Some memorable episodes: a guy on a motorcycle comes round the corner, there‘s a sudden flash of amazement, and "wowww!"; a small solitary roadside hut where a woman from the plains sits with her baby, she gives us some oranges from her tree; we pass a family walking, a boy lands on my pannier rack.

Daporijo was a scruffy place but a genial one, except for the jobsworth police chief who demanded we turn up in person to register, then didn‘t turn up himself. We stayed in Ligu, a traditional village just outside, where Pilum Ligu has a simple guesthouse. Pilum invited us for rice beer and roast pork at his house. It‘s a traditonal design, made of bamboo and wood, though these days people are using concrete for the bases and steel for the roofs. There is one large room with an open hearth in the centre, racks above the fire for drying firewood and so on. Around the walls, the remains of family memorials, Mithun horns from weddings and feasts, wild boar jaws from hunts.

this is as far as I got

It was a couple of days ride to Aalo. The between stop was at a place called Tirbin, another unexpectedly long ride finishing in the dark. I can‘t remember why it took so long, maybe we were being lazy. The road nosed in and out of crannies in the forest. Biscuits went into us. The jungle was always worth staring at. The road was busier around the junction for Basar. We were invited to a wedding but the prospect of sleep was more immediately appealing.

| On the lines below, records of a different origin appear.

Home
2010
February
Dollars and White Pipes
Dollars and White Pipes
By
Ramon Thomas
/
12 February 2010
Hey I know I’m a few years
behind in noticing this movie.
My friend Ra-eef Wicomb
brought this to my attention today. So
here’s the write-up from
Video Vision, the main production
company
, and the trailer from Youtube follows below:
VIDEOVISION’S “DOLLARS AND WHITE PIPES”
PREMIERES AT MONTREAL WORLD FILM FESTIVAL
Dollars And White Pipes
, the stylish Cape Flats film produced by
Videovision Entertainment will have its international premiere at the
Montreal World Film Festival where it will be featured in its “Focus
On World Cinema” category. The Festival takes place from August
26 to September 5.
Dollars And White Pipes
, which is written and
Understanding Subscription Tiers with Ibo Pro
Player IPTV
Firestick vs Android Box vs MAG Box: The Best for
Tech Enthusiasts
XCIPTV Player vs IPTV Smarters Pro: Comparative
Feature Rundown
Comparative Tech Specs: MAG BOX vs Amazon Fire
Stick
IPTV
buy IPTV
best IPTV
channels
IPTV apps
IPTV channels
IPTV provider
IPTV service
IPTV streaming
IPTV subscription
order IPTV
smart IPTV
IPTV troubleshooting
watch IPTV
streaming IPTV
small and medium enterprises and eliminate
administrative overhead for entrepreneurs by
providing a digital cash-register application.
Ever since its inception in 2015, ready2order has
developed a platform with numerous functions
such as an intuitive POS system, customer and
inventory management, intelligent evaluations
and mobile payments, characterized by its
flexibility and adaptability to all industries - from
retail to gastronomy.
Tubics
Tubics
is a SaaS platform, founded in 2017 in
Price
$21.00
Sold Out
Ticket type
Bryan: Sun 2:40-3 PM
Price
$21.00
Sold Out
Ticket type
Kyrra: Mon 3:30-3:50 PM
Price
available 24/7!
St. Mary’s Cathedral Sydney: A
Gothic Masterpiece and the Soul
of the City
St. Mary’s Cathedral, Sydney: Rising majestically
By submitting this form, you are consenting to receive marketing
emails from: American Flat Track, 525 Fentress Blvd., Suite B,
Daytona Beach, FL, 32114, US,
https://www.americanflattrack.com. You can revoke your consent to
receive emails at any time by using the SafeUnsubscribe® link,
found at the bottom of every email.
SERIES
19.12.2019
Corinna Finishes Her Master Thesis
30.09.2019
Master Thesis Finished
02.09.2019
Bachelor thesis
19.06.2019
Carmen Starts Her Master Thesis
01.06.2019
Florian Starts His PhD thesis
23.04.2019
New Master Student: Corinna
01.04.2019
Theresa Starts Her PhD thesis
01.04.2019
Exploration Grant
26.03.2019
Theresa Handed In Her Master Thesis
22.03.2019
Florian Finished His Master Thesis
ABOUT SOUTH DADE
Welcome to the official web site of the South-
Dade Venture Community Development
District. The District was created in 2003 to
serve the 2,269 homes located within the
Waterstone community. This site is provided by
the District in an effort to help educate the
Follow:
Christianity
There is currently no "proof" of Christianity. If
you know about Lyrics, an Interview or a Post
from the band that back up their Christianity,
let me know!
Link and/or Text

I told a lie in Aalo – I told a local I thought his town was nice. In fact it is a dump. It has a lot of wine shops and young drunk drivers. There is a scary bridge 4km out of town that Rupak could do. Pasighat could only be better, we thought, unconvinced. We rode on.

It is not uncommon for the last ride out of the mountains to be something of a let-down; not so here – the road to Pasighat was full of unexpected surprises. The weather wasn‘t brilliant and the first few km were, as we had imagined, along the riverside. But then the road darted off into the jungle, upwards, with one of its favourite sorts of gradient. This road had the added interest of generous potholing and long sections of muddy cack. After a particularly invigorating climb, a village with a duckpond with pink lilies, a man with a moped in need of our pump, and a young woman photogenically weaving.

Lunch, a roadside picnic, was potato pancakes with potato curry, Aloo a la Aalo I suppose. A jeep stopped, a tourist jeep. Rupak and Niron chatted to the guides, whom they knew. The tourists sat inside. We waved and said hello in a friendly fashion (actually we said haha foreigners first) ; they still stayed firmly inside. I got up and they did allow to wind down the window a little, and exchange a few words. I'm not sure if I get other people.

We didn‘t make it to Pasighat for nightfall. The road surface had made it too slow going, we did the now-customary shameless trick of driving on and coming back the next day to finish the ride. We probably wouldn‘t have bothered if the road had not kept its interest right to the last. The final stretch used to follow closer to the riverbank but a landslide some years ago had taken that out, instead a wiggly winding up and down as if it wanted to keep playing for an extra 10km. Beyond Pasighat it‘s all flat. Pasighat is pleasant; a large and even placid market place (admittedly it wasn't market day) and a decent hotel.

The great treat at the end was the river cruise. This is a very slow and small ferry to Dibrugarh. Six hours of watching the world go by slowly, a world of grey sandbanks, and milk churns waiting on grey sandbanks, and fishermen. We thought we could get used to this cruising lark, but we will have to get more practice.